What is Prostate Artery Embolization (PAE)?

Prostate artery embolization (PAE) is a relatively novel procedure which is minimally invasive and can be carried out in an outpatient department setting.

It is used to relieve urinary symptoms caused by an enlargement of the prostate gland.

PAE works by cutting off blood flow to the excess prostate tissue, leading to its necrosis and re-absorption of the dead tissue by the body, resulting in a smaller prostate gland and reduced urinary symptoms.

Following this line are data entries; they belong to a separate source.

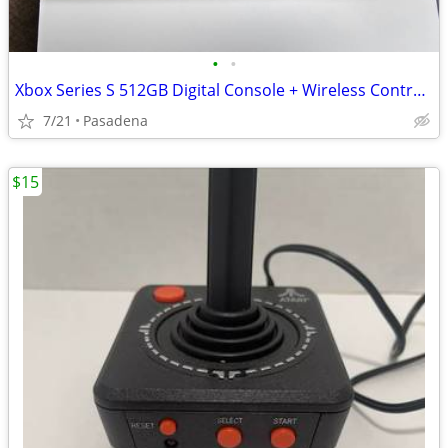
•
•
Xbox Series S 512GB Digital Console + Wireless Controller (Great Condition)
7/21
Pasadena
$15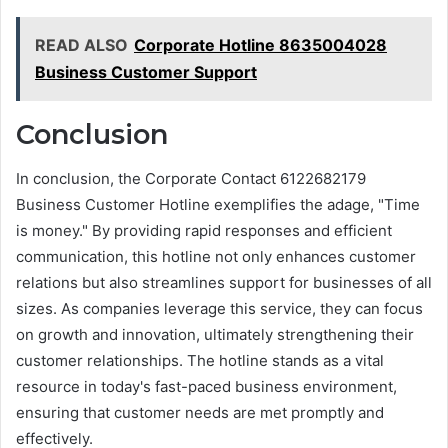
READ ALSO
Corporate Hotline 8635004028
Business Customer Support
Conclusion
In conclusion, the Corporate Contact 6122682179
Business Customer Hotline exemplifies the adage, "Time
is money." By providing rapid responses and efficient
communication, this hotline not only enhances customer
relations but also streamlines support for businesses of all
sizes. As companies leverage this service, they can focus
on growth and innovation, ultimately strengthening their
customer relationships. The hotline stands as a vital
resource in today's fast-paced business environment,
ensuring that customer needs are met promptly and
effectively.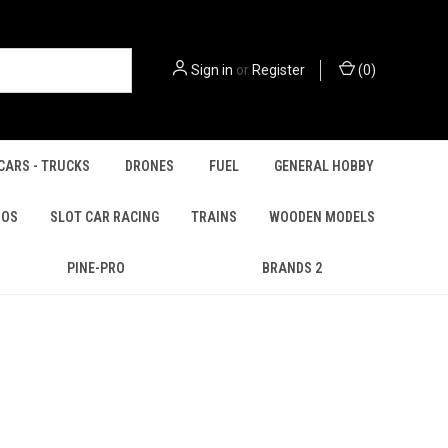
Sign in
or
Register
(
0
)
CARS - TRUCKS
DRONES
FUEL
GENERAL HOBBY
IOS
SLOT CAR RACING
TRAINS
WOODEN MODELS
PINE-PRO
BRANDS 2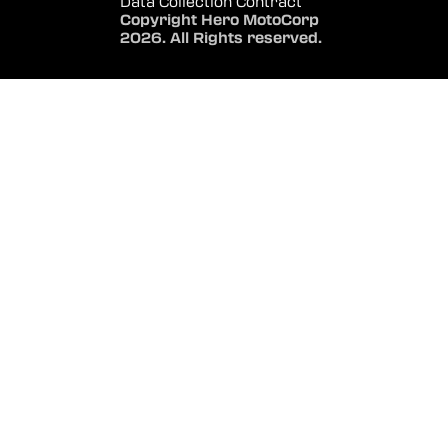
Data Collection Contract
Copyright Hero MotoCorp
2026. All Rights reserved.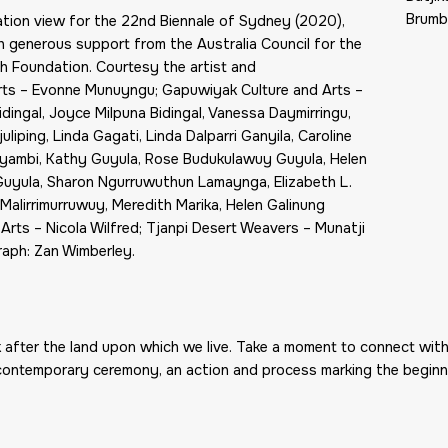
Brumby
ation view for the 22nd Biennale of Sydney (2020),
 generous support from the Australia Council for the
h Foundation. Courtesy the artist and
Arts – Evonne Munuyngu; Gapuwiyak Culture and Arts –
dingal, Joyce Milpuna Bidingal, Vanessa Daymirringu,
iping, Linda Gagati, Linda Dalparri Ganyila, Caroline
biyambi, Kathy Guyula, Rose Budukulawuy Guyula, Helen
Guyula, Sharon Ngurruwuthun Lamaynga, Elizabeth L.
alirrimurruwuy, Meredith Marika, Helen Galinung
 Arts – Nicola Wilfred; Tjanpi Desert Weavers – Munatji
raph: Zan Wimberley.
k after the land upon which we live. Take a moment to connect with
 contemporary ceremony, an action and process marking the beginn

Benefits of Prostate Artery Embolization

This procedure has certain advantages over the TURP (trans-urethral resection of the prostate) which is currently the golden standard for treating cases of mild to moderate benign prostatic hyperplasia and other methods. The benefits include:

  • A lower risk of bleeding, making it more suitable for patients with a bleeding disorder or those on blood thinning medications.
  • PAE can be completed as a day procedure, which means no hospital stay.
  • PAE is also considered to have a lower associated risk of resulting in dry orgasms, which may cause difficulties in starting a family.

The physician will decide which method is most suitable for a patient, after an examination.

Preparation Before Prostate Artery Embolization

In order to prepare for the surgery, the patient should be adequately counselled to ensure that the informed consent obtained is fully understood.

The doctor then runs a number of tests to ensure that the patient is fit and in good health for the surgery. These will include:

  • Pathology tests
  • Urine analysis
  • PSA test
  • CT scans if needed, and
  • a thorough physical examination

Steps in Prostate Artery Embolization

In preparation for the surgery, the patient is instructed to empty his bladder and an IV line is inserted in his arm. The anesthesia administered will either be intravenous or local in nature, which is decided by the interventional radiologist on a case by case basis.

The procedure includes the following steps:

  • The patient is positioned on his back and administered anesthesia as required.
  • The legs of the patient are placed in stirrups and elevated and spread apart.
  • The surgeon inserts a Foley catheter in the urethra to help with urination.
  • Another tiny catheter is placed in a groin artery through a pinhole. It is navigated to the prostate arteries, where small beads are injected into them to cause the blockage.
  • The catheter is left in the urethra to help with urination for a few days.

The entire procedure can take anywhere from an hour to four hours.

Immediate Post Prostate Artery Embolization

The patient is kept in the recovery room for observation and their vitals are monitored. Once they have recovered, they are discharged with pain medication.

The catheter is usually removed after the patient has passed clear urine or up to 3 days after the procedure.

Recovery After Prostate Artery Embolization

Pain medication can also be taken on a per needed basis. Normal work activities can be resumed within a few days of the procedure.

The doctor may instruct further caution with regards to strenuous activities as well for a few days.

Care Plan for Prostate Artery Embolization

The doctor will devise a care plan for the patient for the next few months, to aid in recovery and to help improve bladder control. He will also advise a follow-up visit chart to check the patient’s progress in the clinic as well and to check for any post-surgical complications.

Improvements in urinary symptoms are often noticeable within a few weeks of the procedure and improvement is continuously seen until 5-6 months after the procedure.